Redaction & Preprocessing
Common fields that need handling:
- Phone numbers, emails, addresses
- User IDs, order numbers, account numbers
- Banking info, identity documents
- Internal project codenames, client lists
Make redaction a standalone preprocessing step rather than scattering it across business logic.
That way you can upgrade rules uniformly and do tenant-level configuration more easily.
Storage & Retention Strategy
What shouldn't be retained long-term
- Temporary audio/video transcript uploads
- Intermediate reasoning drafts
- Debug-phase prompts / responses
- Failure logs containing sensitive context
What can be retained, with limits
- Structured task results
- Redacted audit logs
- Model call metadata
- User-authorized conversation summaries
A retention policy you can adopt directly:
| Data type | Suggested TTL |
|---|---|
| Temporary files | 24 hours to 7 days |
| Intermediate parse results | 1 to 3 days |
| Audit logs | Per compliance requirements |
| Business results | Managed by the business system, not model cache |
Region & Tenant Isolation
A common trap in enterprise projects: "logically separated by tenant, physically mixed together."
A more reliable approach at minimum:
- All retrieval and database access includes
tenant_id - Vector stores or indexes are logically isolated by tenant
- Different regions route to different storage and provider endpoints
- Certain customers can disable training, log retention, or external model calls
If your system serves multiple countries or enterprise customers, decide this at architecture design time. Don't retrofit it after you've signed the contract.
Third-Party Model & Tool Integration
When connecting providers, it's not just about whether the API works. You also need to confirm:
- Whether data training opt-out is supported
- Default log retention duration
- Whether a DPA or enterprise agreement is signed
- Whether data is processed across regions
- Whether tool calling and logs can leak raw content
Self-hosted models aren't inherently secure either.
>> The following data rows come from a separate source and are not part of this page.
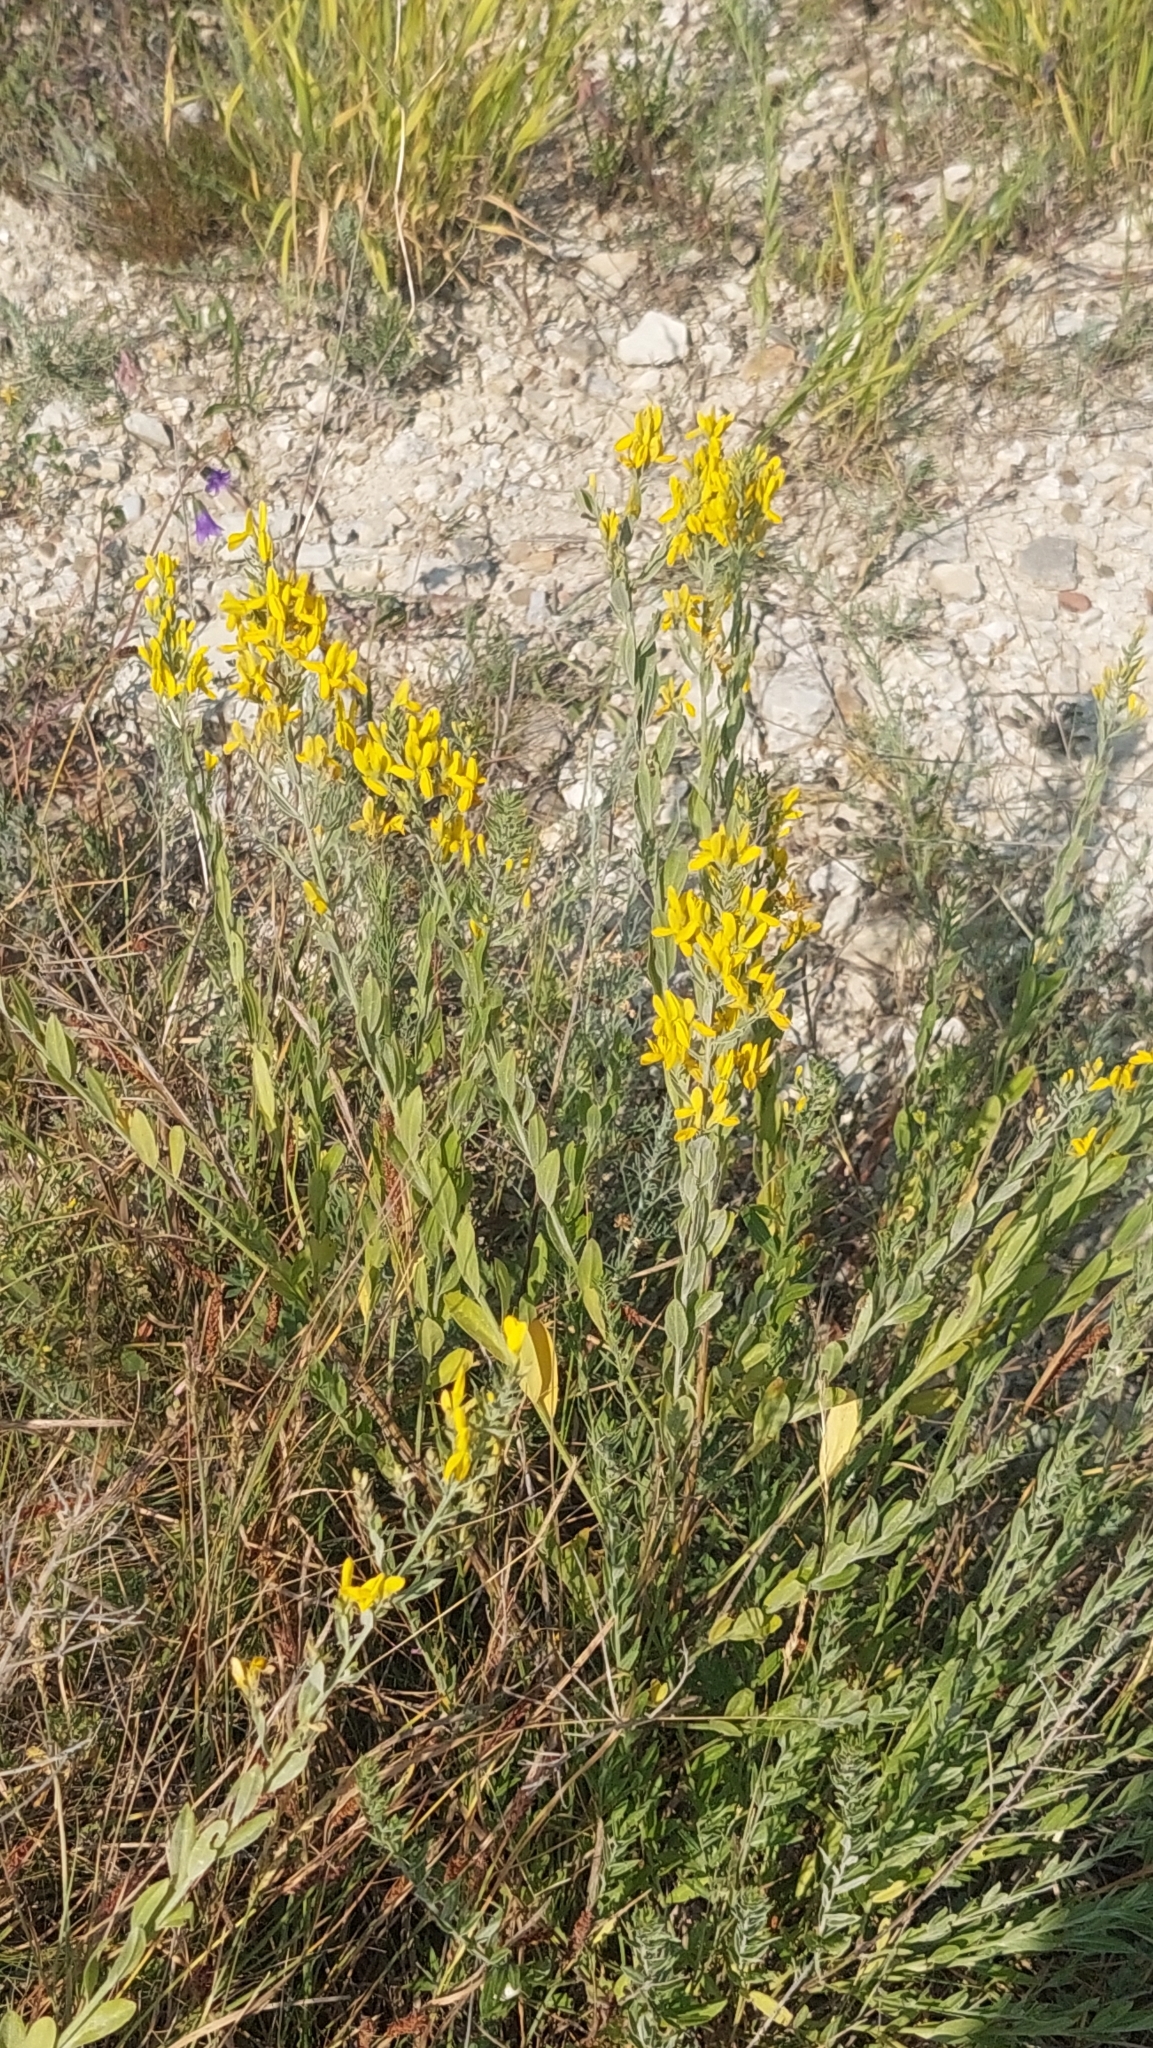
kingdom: Plantae
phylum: Tracheophyta
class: Magnoliopsida
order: Fabales
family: Fabaceae
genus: Genista
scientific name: Genista tinctoria
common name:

You're still responsible for:
- Image and dependency updates
- Network egress control
- Storage encryption
- Audit and patch cadence
Audit & Access Control
At minimum, log these:
- Who accessed what data
- When the call was initiated
- Which model and which version config was used
- Whether redaction or security policy was triggered
- Whether high-risk tools were called
But be aware: audit logs themselves can become sensitive data sources.
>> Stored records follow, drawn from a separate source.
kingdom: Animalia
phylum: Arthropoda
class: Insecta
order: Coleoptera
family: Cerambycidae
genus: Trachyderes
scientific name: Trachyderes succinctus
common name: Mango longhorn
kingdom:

So "traceable" doesn't mean "store all raw content verbatim."
Minimum launch checklist
- Classify data first, then decide if it can go to the model
- Redact sensitive fields before they enter the model
- Set TTL on temporary data
- Isolate retrieval and tool access by tenant
- Audit logs record actions, don't blindly store raw content
- Clarify the provider's retention and training policies
Hands-on Exercise
Take one of your AI workflows and audit it:
- Map the entire path from user input to model output
- Mark where PII is touched
- Mark which data doesn't actually need to be uploaded
- Write a retention duration for each data category
Once you've done this, your "data governance" actually lives in the system instead of just on a slide.